Welcome to the PLACEMATE! This web application helps final-year students predict their placement outcomes, build professional resumes, and report any issues they encounter. The tool uses machine learning to provide accurate predictions and offers a user-friendly interface for a seamless experience.
- Create Account: New users can sign up using their email and password.
- Login: Existing users can log in to access the application's features.
- Firebase Integration: User authentication is managed securely using Google Firebase.
- Input Data: Users can enter their age, number of internships, CGPA, gender, stream, and history of backlogs.
- Random Forest Model: The application uses a Random Forest classifier to predict whether the user will be placed or not.
- Result Display: The prediction result is displayed as either "Placed" or "Not Placed."
- Personal Information: Users can enter their name, address, email, phone number, and upload a profile picture.
- Career Objectives & Strengths: Users can add their career objectives and strengths.
- Education & Projects: Users can input their educational qualifications and project details.
- PDF Generation: The application generates a professional resume in PDF format using the FPDF library.

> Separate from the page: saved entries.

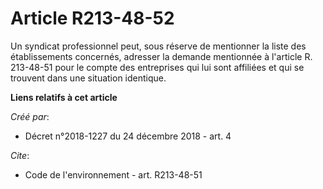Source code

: # Article R213-48-52

Un syndicat professionnel peut, sous réserve de mentionner la liste des établissements concernés, adresser la demande
mentionnée à l'article R. 213-48-51 pour le compte des entreprises qui lui sont affiliées et qui se trouvent dans une
situation identique.

**Liens relatifs à cet article**

_Créé par_:

  - Décret n°2018-1227 du 24 décembre 2018 - art. 4

_Cite_:

  - Code de l'environnement - art. R213-48-51
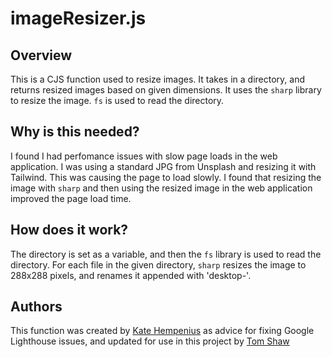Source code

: # imageResizer.js

## Overview

This is a CJS function used to resize images. It takes in a directory, and returns resized images based on given dimensions. It uses the `sharp` library to resize the image. `fs` is used to read the directory.

## Why is this needed?

I found I had perfomance issues with slow page loads in the web application. I was using a standard JPG from Unsplash and resizing it with Tailwind. This was causing the page to load slowly. I found that resizing the image with `sharp` and then using the resized image in the web application improved the page load time.

## How does it work?

The directory is set as a variable, and then the `fs` library is used to read the directory. For each file in the given directory, `sharp` resizes the image to 288x288 pixels, and renames it appended with 'desktop-'.

## Authors

This function was created by [Kate Hempenius](https://web.dev/serve-responsive-images/) as advice for fixing Google Lighthouse issues, and updated for use in this project by [Tom Shaw](https://github.com/tomshaw650)
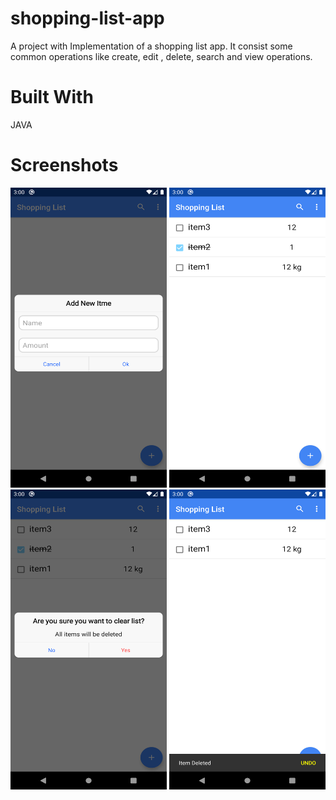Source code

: # shopping-list-app
A project with Implementation of a shopping list app. It consist some common operations like create, edit , delete, search and view operations.

# Built With
JAVA

# Screenshots 
<p align="center">
<img src="https://raw.githubusercontent.com/GeorgeT01/shopping-list-app/master/screenshots/Screenshot_1581508804.png" width="250" height="480" />
<img src="https://raw.githubusercontent.com/GeorgeT01/shopping-list-app/master/screenshots/Screenshot_1581508830.png" width="250" height="480" />
  <img src="https://raw.githubusercontent.com/GeorgeT01/shopping-list-app/master/screenshots/Screenshot_1581508837.png" width="250" height="480" />
    <img src="https://raw.githubusercontent.com/GeorgeT01/shopping-list-app/master/screenshots/Screenshot_1581508847.png" width="250" height="480" />
  </p>

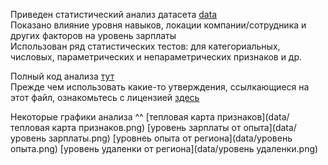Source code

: Приведен статистический анализ датасета [data](https://github.com/UlyanaGru/EDA_practice/tree/master/data)\
Показано влияние уровня навыков, локации компании/сотрудника и других факторов на уровень зарплаты\
Использован ряд статистических тестов: для категориальных, числовых, параметрических и непараметрических признаков и др.

Полный код анализа [тут](https://github.com/UlyanaGru/EDA_practice/blob/master/EDA_practice.ipynb)\
Прежде чем использовать какие-то утверждения, ссылкающиеся на этот файл, ознакомьтесь с лицензией [здесь](https://github.com/UlyanaGru/EDA_practice/blob/master/LICENSE)

Некоторые графики анализа ^^
[тепловая карта признаков](data/тепловая карта признаков.png)
[уровень зарплаты от опыта](data/уровень зарплаты.png)
[уровнеь опыта от региона](data/уровень опыта.png)
[уровень удаленки от региона](data/уровень удаленки.png)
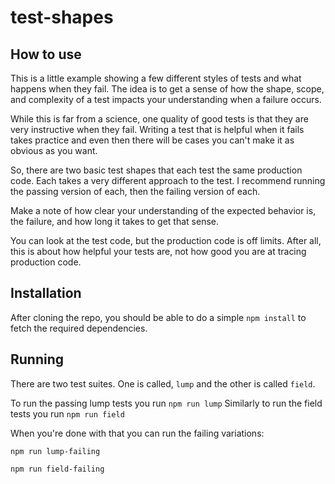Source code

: # test-shapes

## How to use

This is a little example showing a few different styles of tests and what happens when they fail. The idea is to get a
sense of how the shape, scope, and complexity of a test impacts your understanding when a failure occurs.

While this is far from a science, one quality of good tests is that they are very instructive when they fail. Writing
a test that is helpful when it fails takes practice and even then there will be cases you can't make it as obvious as
you want.

So, there are two basic test shapes that each test the same production code. Each takes a very different approach to
the test. I recommend running the passing version of each, then the failing version of each.

Make a note of how clear your understanding of the expected behavior is, the failure, and how long it takes to get that
sense.

You can look at the test code, but the production code is off limits. After all, this is about how helpful your tests
are, not how good you are at tracing production code.

## Installation

After cloning the repo, you should be able to do a simple `npm install` to fetch the required dependencies.

## Running

There are two test suites. One is called, `lump` and the other is called `field`.

To run the passing lump tests you run `npm run lump`
Similarly to run the field tests you run `npm run field`

When you're done with that you can run the failing variations:

`npm run lump-failing`

`npm run field-failing`
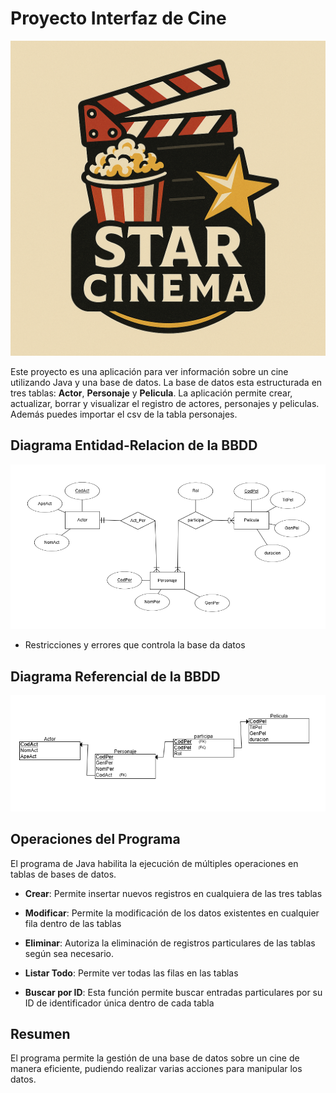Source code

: # Proyecto Interfaz de Cine
![Imagen de Portada](PortadaBBDD.png)

Este proyecto es una aplicación para ver información sobre un cine utilizando Java y una base de datos. La base de datos esta estructurada en tres tablas: **Actor**, **Personaje** y **Pelicula**. La aplicación permite crear, actualizar, borrar y visualizar el registro de actores, personajes y peliculas. Además puedes importar el csv de la tabla personajes.

## Diagrama Entidad-Relacion de la BBDD
![Imagen del Diagrama](DiagramaBBDD.png)

- Restricciones y errores que controla la base da datos

## Diagrama Referencial de la BBDD
![Imagen del Diagrama2](DiagramaReferencial.png)

## Operaciones del Programa
El programa de Java habilita la ejecución de múltiples operaciones en tablas de bases de datos.

- **Crear**: Permite insertar nuevos registros en cualquiera de las tres tablas

- **Modificar**: Permite la modificación de los datos existentes en cualquier fila dentro de las tablas

- **Eliminar**: Autoriza la eliminación de registros particulares de las tablas según sea necesario.

- **Listar Todo**: Permite ver todas las filas en las tablas

- **Buscar por ID**: Esta función permite buscar entradas particulares por su ID de identificador única dentro de cada tabla
  
## Resumen
El programa permite la gestión de una base de datos sobre un cine de manera eficiente, pudiendo realizar varias acciones para manipular los datos.
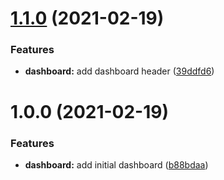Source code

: # [1.1.0](https://github.com/matthewthomasgb/k6-aws-cloudwatch-cdk/compare/v1.0.0...v1.1.0) (2021-02-19)


### Features

* **dashboard:** add dashboard header ([39ddfd6](https://github.com/matthewthomasgb/k6-aws-cloudwatch-cdk/commit/39ddfd6564537ef2221d9fbea9a25a3436486a38))

# 1.0.0 (2021-02-19)


### Features

* **dashboard:** add initial dashboard ([b88bdaa](https://github.com/matthewthomasgb/k6-aws-cloudwatch-cdk/commit/b88bdaafd518181f79721edf360583ae168f9f7c))
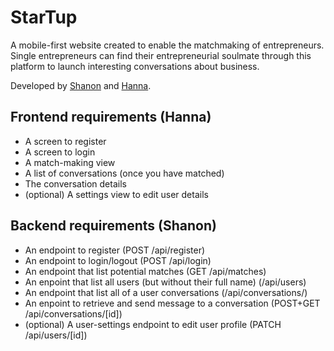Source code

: # StarTup

A mobile-first website created to enable the matchmaking of entrepreneurs. Single entrepreneurs can find their entrepreneurial soulmate through this platform to launch interesting conversations about business.

Developed by [Shanon](https://github.com/shanon-richet) and [Hanna](https://github.com/hanjika).

## Frontend requirements (Hanna)
- A screen to register
- A screen to login
- A match-making view
- A list of conversations (once you have matched)
- The conversation details
- (optional) A settings view to edit user details

## Backend requirements (Shanon)
- An endpoint to register (POST /api/register)
- An endpoint to login/logout (POST /api/login)
- An endpoint that list potential matches (GET /api/matches)
- An enpoint that list all users (but without their full name) (/api/users)
- An endpoint that list all of a user conversations (/api/conversations/)
- An enpoint to retrieve and send message to a conversation (POST+GET /api/conversations/[id])
- (optional) A user-settings endpoint to edit user profile (PATCH /api/users/[id])
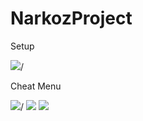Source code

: # NarkozProject
Setup

<img src="https://cdn.discordapp.com/attachments/788015189525790761/935173049836240936/setup.gif">/

Cheat Menu

<img src="https://cdn.discordapp.com/attachments/788015189525790761/935173906803871784/unknown.png">/
<img src="https://cdn.discordapp.com/attachments/788015189525790761/935174467376775209/unknown.png"/>
<img src="https://i.gyazo.com/.jpg"/>

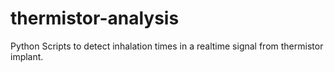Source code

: # thermistor-analysis
Python Scripts to detect inhalation times in a realtime signal from thermistor implant.
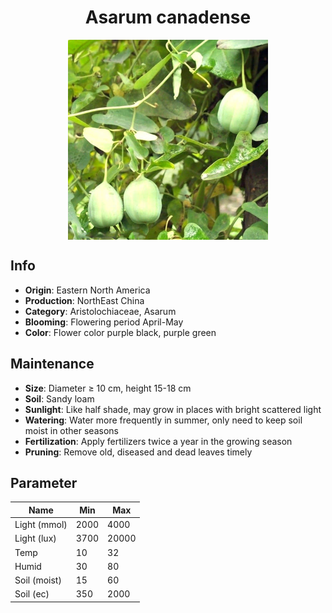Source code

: <h1 align='center'>Asarum canadense</h1>
<p align="center">
    <img 
        align='center'
        width='320'
        src="../images/asarum canadense.png" 
        alt='Asarum canadense' />
</p>

## Info

 - **Origin**: Eastern North America
 - **Production**: NorthEast China
 - **Category**: Aristolochiaceae, Asarum
 - **Blooming**: Flowering period April-May
 - **Color**: Flower color purple black, purple green

## Maintenance

 - **Size**: Diameter ≥ 10 cm, height 15-18 cm
 - **Soil**: Sandy loam
 - **Sunlight**: Like half shade, may grow in places with bright scattered light
 - **Watering**: Water more frequently in summer, only need to keep soil moist in other seasons
 - **Fertilization**: Apply fertilizers twice a year in the growing season
 - **Pruning**: Remove old, diseased and dead leaves timely

## Parameter

| Name         | Min  | Max   |
|--------------|------|-------|
| Light (mmol) | 2000 | 4000  |
| Light (lux)  | 3700 | 20000 |
| Temp         | 10    | 32    |
| Humid        | 30   | 80    |
| Soil (moist) | 15   | 60    |
| Soil (ec)    | 350  | 2000  |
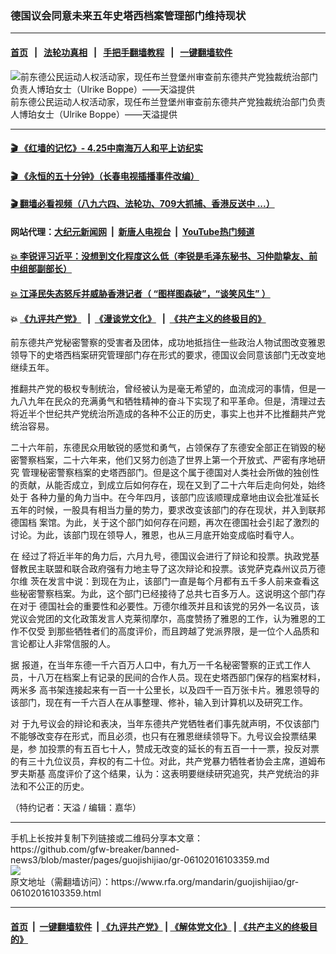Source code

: ### 德国议会同意未来五年史塔西档案管理部门维持现状
------------------------

#### [首页](https://github.com/gfw-breaker/banned-news3/blob/master/README.md) &nbsp;&nbsp;|&nbsp;&nbsp; [法轮功真相](https://github.com/begood0513/basic/blob/master/README.md)  &nbsp;&nbsp;|&nbsp;&nbsp; [手把手翻墙教程](https://github.com/gfw-breaker/guides/wiki)  &nbsp;&nbsp;|&nbsp;&nbsp; [一键翻墙软件](https://github.com/gfw-breaker/nogfw/blob/master/README.md)  



<div id="headerimg">
 <img alt="前东德公民运动人权活动家，现任布兰登堡州审查前东德共产党独裁统治部门负责人博珀女士（Ulrike Boppe）——天溢提供" src="https://www.rfa.org/mandarin/guojishijiao/gr-10262015123235.html/ulrike-poppe.jpg/image" title="前东德公民运动人权活动家，现任布兰登堡州审查前东德共产党独裁统治部门负责人博珀女士（Ulrike Boppe）——天溢提供"/>
 <div id="headerimgcontents">
  <div id="headerimgcaption">
   <span>
    前东德公民运动人权活动家，现任布兰登堡州审查前东德共产党独裁统治部门负责人博珀女士（Ulrike Boppe）——天溢提供
   </span>
   <!-- zoomattribute -->
  </div>
  <!-- headerimgcaption -->
 </div>
 <!-- headerimagecontents -->
</div>

<hr/>


#### [ 🎬  《红墙的记忆》- 4.25中南海万人和平上访纪实](http://141.164.39.94:10000/videos/legend/425.html)

#### [ 🎬  《永恒的五十分钟》（长春电视插播事件改编） ](http://141.164.39.94:10000/videos/news/ComingForYou-2.html)

#### [ 🎬  翻墙必看视频（八九六四、法轮功、709大抓捕、香港反送中 ...）](https://github.com/gfw-breaker/links/blob/master/banned.md)

#### 网站代理：[大纪元新闻网](http://167.172.10.89:10080/gb/) &nbsp;|&nbsp; [新唐人电视台](http://167.172.10.89:8808/gb/) &nbsp;|&nbsp; [YouTube热门频道](http://158.247.203.241/youtube.html)

#### [ 💥 李锐评习近平：没想到文化程度这么低（李锐是毛泽东秘书、习仲勋挚友、前中组部副部长）](http://141.164.39.94:10000/videos/res/Communist/lirui-xi.html)

#### [ 💥 江泽民失态怒斥并威胁香港记者（ “图样图森破”，“谈笑风生” ）](http://141.164.39.94:10000/videos/res/realjzm/naive.html)

####  💥 [《九评共产党》](http://141.164.39.94:10000/videos/res/jiuping/) &nbsp; |&nbsp; [《漫谈党文化》](http://141.164.39.94:10000/videos/res/mtdwh/) &nbsp; |&nbsp; [《共产主义的终极目的》](http://141.164.39.94:10000/videos/res/zjmd/)  

<div id="storytext">
 <div>
  <div class="slot_header">
  </div>
 </div>
 <p>
  前东德共产党秘密警察的受害者及团体，成功地抵挡住一些政治人物试图改变雅恩领导下的史塔西档案研究管理部门存在形式的要求，德国议会同意该部门无改变地继续五年。
 </p>
 <p>
  推翻共产党的极权专制统治，曾经被认为是毫无希望的，血流成河的事情，但是一九八九年在民众的充满勇气和牺牲精神的奋斗下实现了和平革命。但是，清理过去将近半个世纪共产党统治所造成的各种不公正的历史，事实上也并不比推翻共产党统治容易。
 </p>
 <p>
  二十六年前，东德民众用敏锐的感觉和勇气，占领保存了东德安全部正在销毁的秘密警察档案，二十六年来，他们又努力创造了世界上第一个开放式、严密有序地研究 管理秘密警察档案的史塔西部门。但是这个属于德国对人类社会所做的独创性的贡献，从能否成立，到成立后如何存在，现在又到了二十六年后走向何处，始终处于 各种力量的角力当中。在今年四月，该部门应该顺理成章地由议会批准延长五年的时候，一股具有相当力量的势力，要求改变该部门的存在现状，并入到联邦德国档 案馆。为此，关于这个部门如何存在问题，再次在德国社会引起了激烈的讨论。为此，该部门现在领导人，雅恩，也从三月底开始变成临时看守人。
 </p>
 <p>
  在 经过了将近半年的角力后，六月九号，德国议会进行了辩论和投票。执政党基督教民主联盟和联合政府强有力地主导了这次辩论和投票。该党萨克森州议员万德尔维 茨在发言中说：到现在为止，该部门一直是每个月都有五千多人前来查看这些秘密警察档案。为此，这个部门已经接待了总共七百多万人。这说明这个部门存在对于 德国社会的重要性和必要性。万德尔维茨并且和该党的另外一名议员，该党议会党团的文化政策发言人克莱彻摩尔，高度赞扬了雅恩的工作，认为雅恩的工作不仅受 到那些牺牲者们的高度评价，而且跨越了党派界限，是一位个人品质和言论都让人非常信服的人。
 </p>
 <p>
  据 报道，在当年东德一千六百万人口中，有九万一千名秘密警察的正式工作人员，十八万在档案上有记录的民间的合作人员。现在史塔西部门保存的档案材料，两米多 高书架连接起来有一百一十公里长，以及四千一百万张卡片。雅恩领导的该部门，现在有一千六百人在从事整理、修补，输入到计算机以及研究工作。
 </p>
 <p>
  对 于九号议会的辩论和表决，当年东德共产党牺牲者们事先就声明，不仅该部门不能够改变存在形式，而且必须，也只有在雅恩继续领导下。九号议会投票结果是，参 加投票的有五百七十人，赞成无改变的延长的有五百一十一票，投反对票的有三十九位议员，弃权的有二十位。对此，共产党暴力牺牲者协会主席，道姆布罗夫斯基 高度评价了这个结果，认为：这表明要继续研究追究，共产党统治的非法和不公正的历史。
 </p>
 <p>
  （特约记者：天溢 / 编辑：嘉华）
 </p>
</div>

<hr/>
手机上长按并复制下列链接或二维码分享本文章：<br/>
https://github.com/gfw-breaker/banned-news3/blob/master/pages/guojishijiao/gr-06102016103359.md <br/>
<a href='https://github.com/gfw-breaker/banned-news3/blob/master/pages/guojishijiao/gr-06102016103359.md'><img src='https://github.com/gfw-breaker/banned-news3/blob/master/pages/guojishijiao/gr-06102016103359.md.png'/></a> <br/>
原文地址（需翻墙访问）：https://www.rfa.org/mandarin/guojishijiao/gr-06102016103359.html


------------------------
#### [首页](https://github.com/gfw-breaker/banned-news3/blob/master/README.md) &nbsp;|&nbsp; [一键翻墙软件](https://github.com/gfw-breaker/nogfw/blob/master/README.md) &nbsp;| [《九评共产党》](https://github.com/gfw-breaker/9ping.md/blob/master/README.md#九评之一评共产党是什么) | [《解体党文化》](https://github.com/gfw-breaker/jtdwh.md/blob/master/README.md) | [《共产主义的终极目的》](https://github.com/gfw-breaker/gczydzjmd.md/blob/master/README.md)


<img src='http://gfw-breaker.win/banned-news3/pages/guojishijiao/gr-06102016103359.md' width='0px' height='0px'/>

- Report Issues: Users can report bugs or issues they encounter, along with suggestions for improvement.
- Add Screenshots: Users can upload screenshots to provide more context for their reports.
- Local Storage: Bug reports are saved locally in a JSON file, and screenshots are stored in a designated directory.
- Streamlit: For building the web application interface.
- Python: The primary programming language used for backend logic.
- Random Forest (Scikit-learn): Machine learning model for placement prediction.
- Google Firebase: For user authentication and data management.
- PIL (Python Imaging Library): For processing profile pictures in the resume builder.
- FPDF: For generating PDF resumes.
- JSON: For storing bug reports locally.
- Google Colab: For developing and training the machine learning model.
- For adding "Login" Module in this project, just move both the files out of the "Login" folder. Then add the "login.py" code in "app.py". Also add the "Login" tab in "streamlit_option_menu" in "app.py". You don't need to update anything in "auth_functions.py" file.
- Then download your key (.json file) for your project from the Firebase interface. Add it's path in "app.py" file in "Login" module code.
- In "secrets.toml" file, add your "Firebase Web API Key". You will get it from your project's Firebase interface.
- Download all the necessary packages from the "requirements.txt" file.
- For opening the project, open CMD in the project folder and write "streamlit run app.py". The app will open in your browser on localhost.